What does O_DIRECT really mean?

(This answer pertains to Linux – other OSes may have different caveats/semantics)

Let’s start with the sub-question:

If I open a file with O_DIRECT flag, does it mean that whenever a write(blocking mode) to that file returns, the data is on disk?

No (as @michael-foukarakis commented) – if you need a guarantee your data made it to non-volatile storage you must use/add something else.

What does O_DIRECT really mean?

It’s a hint that you want your I/O to bypass the Linux kernel‘s caches. What will actually happen depends on things like:

  • Disk configuration
  • Whether you are opening a block device or a file in a filesystem
  • If using a file within a filesystem
    • The exact filesystem used and the options in use on the filesystem and the file
    • Whether you’ve correctly aligned your I/O
    • Whether a filesystem has to do a new block allocation to satisfy your I/O
  • If the underlying disk is local, what layers you have in your kernel storage stack before you reach the disk block device
  • Linux kernel version

The list above is not exhaustive.

In the “best” case, setting O_DIRECT will avoid making extra copies of data while transferring it and the call will return after transfer is complete. You are more likely to be in this case when directly opening block devices of “real” local disks. As previously stated, even this property doesn’t guarantee that data of a successful write() call will survive sudden power loss. IF the data is DMA’d out of RAM to non-volatile storage (e.g. battery backed RAID controller) or the RAM itself is persistent storage THEN you may have a guarantee that the data reached stable storage that can survive power loss. To know if this is the case you have to qualify your hardware stack so you can’t assume this in general.

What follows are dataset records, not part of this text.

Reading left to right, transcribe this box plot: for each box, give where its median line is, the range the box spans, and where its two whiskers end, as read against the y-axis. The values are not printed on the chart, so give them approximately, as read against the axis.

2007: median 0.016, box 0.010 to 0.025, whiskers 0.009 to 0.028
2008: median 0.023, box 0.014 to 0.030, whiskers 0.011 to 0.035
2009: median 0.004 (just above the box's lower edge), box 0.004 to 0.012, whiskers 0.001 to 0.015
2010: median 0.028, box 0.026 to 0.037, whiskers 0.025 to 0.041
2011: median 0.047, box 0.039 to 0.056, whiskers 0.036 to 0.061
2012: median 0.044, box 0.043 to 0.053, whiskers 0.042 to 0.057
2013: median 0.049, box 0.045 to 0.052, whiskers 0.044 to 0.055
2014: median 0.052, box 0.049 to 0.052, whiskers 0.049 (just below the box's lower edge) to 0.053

In the “worst” case, O_DIRECT can mean nothing at all even though setting it wasn’t rejected and subsequent calls “succeed”. Sometimes things in the Linux storage stack (like certain filesystem setups) can choose to ignore it because of what they have to do or because you didn’t satisfy the requirements (which is legal) and just silently do buffered I/O instead (i.e. write to a buffer/satisfy read from already buffered data). It is unclear whether extra effort will be made to ensure that the data of an acknowledged write was at least “with the device” (but in the O_DIRECT and barriers thread Christoph Hellwig posts that the O_DIRECT fallback will ensure data has at least been sent to the device). A further complication is that using O_DIRECT implies nothing about file metadata so even if write data is “with the device” by call completion, key file metadata (like the size of the file because you were doing an append) may not be. Thus you may not actually be able to get at the data you thought had been transferred after a crash (it may appear truncated, or all zeros etc).

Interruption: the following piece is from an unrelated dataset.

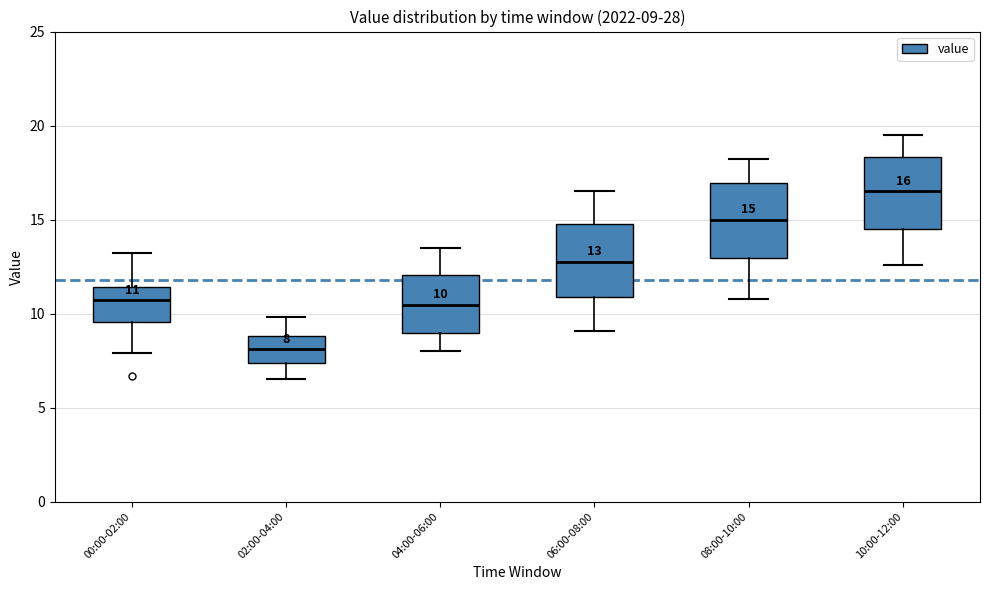

Which box has the lowest median line?

02:00-04:00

While brief testing can make it look like data using O_DIRECT alone always implies data will be on disk after a write returns, changing things (e.g. using an Ext4 filesystem instead of XFS) can weaken what is actually achieved in very drastic ways.

As you mention “guarantee that the data” (rather than metadata) perhaps you’re looking for O_DSYNC/fdatasync()? If you want to guarantee metadata was written too, you will have to look at O_SYNC/fsync().